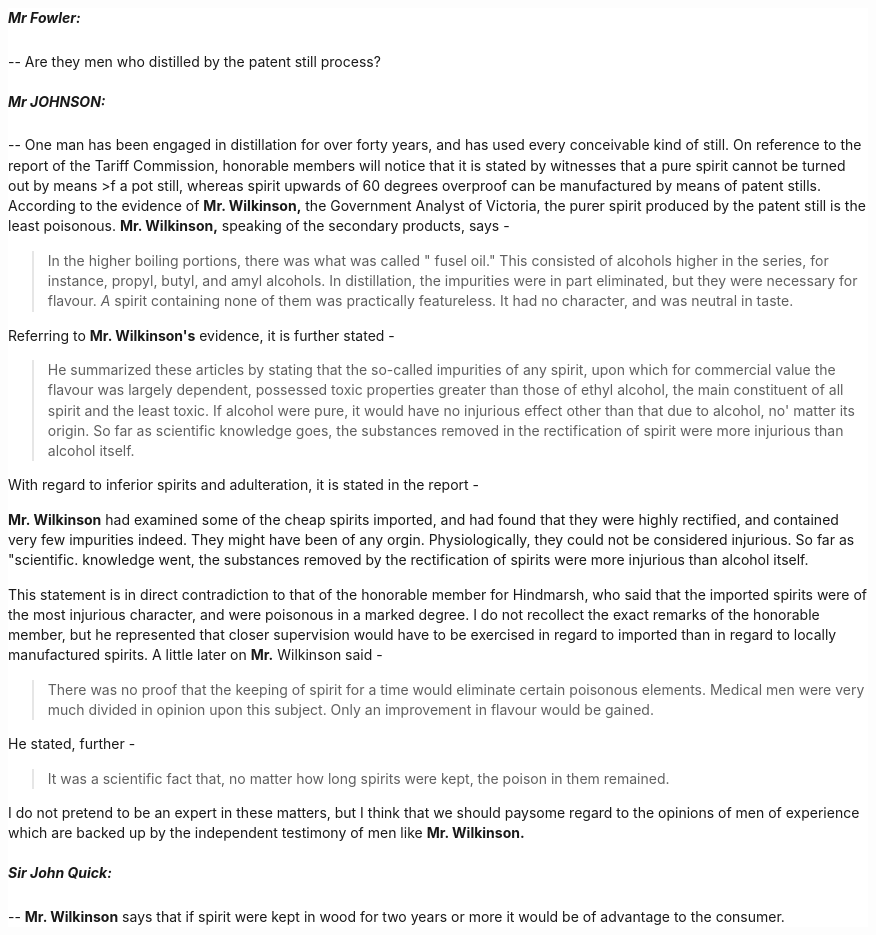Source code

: ##### Mr Fowler:

--  Are they men who distilled by the patent still process? 

##### Mr JOHNSON:

-- One man has been engaged in distillation for over forty years, and has used every conceivable kind of still. On reference to the report of the Tariff Commission, honorable members will notice that it is stated by witnesses that a pure spirit cannot be turned out by means &gt;f a pot still, whereas spirit upwards of 60 degrees overproof can be manufactured by means of patent stills. According to the evidence of  **Mr. Wilkinson,**  the Government Analyst of Victoria, the purer spirit produced by the patent still is the least poisonous.  **Mr. Wilkinson,**  speaking of the secondary products, says - 

  >In the higher boiling portions, there was what was called " fusel oil." This consisted of alcohols higher in the series, for instance, propyl, butyl, and amyl alcohols. In distillation, the impurities were in part eliminated, but they were necessary for flavour.  *A*  spirit containing none of them was practically featureless. It had no character, and was neutral in taste. 

Referring to  **Mr. Wilkinson's**  evidence, it is further stated - 

  >He summarized these articles by stating that the so-called impurities of any spirit, upon which for commercial value the flavour was largely dependent, possessed toxic properties greater than those of ethyl alcohol, the main constituent of all spirit and the least toxic. If alcohol were pure, it would have no injurious effect other than that due to alcohol, no' matter its origin. So far as scientific knowledge goes, the substances removed in the rectification of spirit were more injurious than alcohol itself. 

With regard to inferior spirits and adulteration, it is stated in the report - 

  >
 **Mr. Wilkinson** had examined some of the cheap spirits imported, and had found that they were highly rectified, and contained very few impurities indeed. They might have been of any orgin.  Physiologically, they could not be considered injurious. So far as "scientific. knowledge went, the substances removed by the rectification of spirits were more injurious than alcohol itself. 

This statement is in direct contradiction to that of the honorable member for Hindmarsh, who said that the imported spirits were of the most injurious character, and were poisonous in a marked degree. I do not recollect the exact remarks of the honorable member, but he represented that closer supervision would have to be exercised in regard to imported than in regard to locally manufactured spirits. A little later on  **Mr.**  Wilkinson said - 

  >There was no proof that the keeping of spirit for a time would eliminate certain poisonous elements. Medical men were very much divided in opinion upon this subject. Only an improvement in flavour would be gained. 

He stated, further - 

  >It was a scientific fact that, no matter how long spirits were kept, the poison in them remained. 

I do not pretend to be an expert in these matters, but I think that we should paysome regard to the opinions of men of experience which are backed up by the independent testimony of men like  **Mr. Wilkinson.** 

##### Sir John Quick:

--  **Mr. Wilkinson**  says that if spirit were kept in wood for two years or more it would be of advantage to the consumer.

################

__What the task asks__. Pick out every line in the rows above that contains the word "further", matching its case.

__Solution__.
Referring to  **Mr. Wilkinson's**  evidence, it is further stated - 
He stated, further - 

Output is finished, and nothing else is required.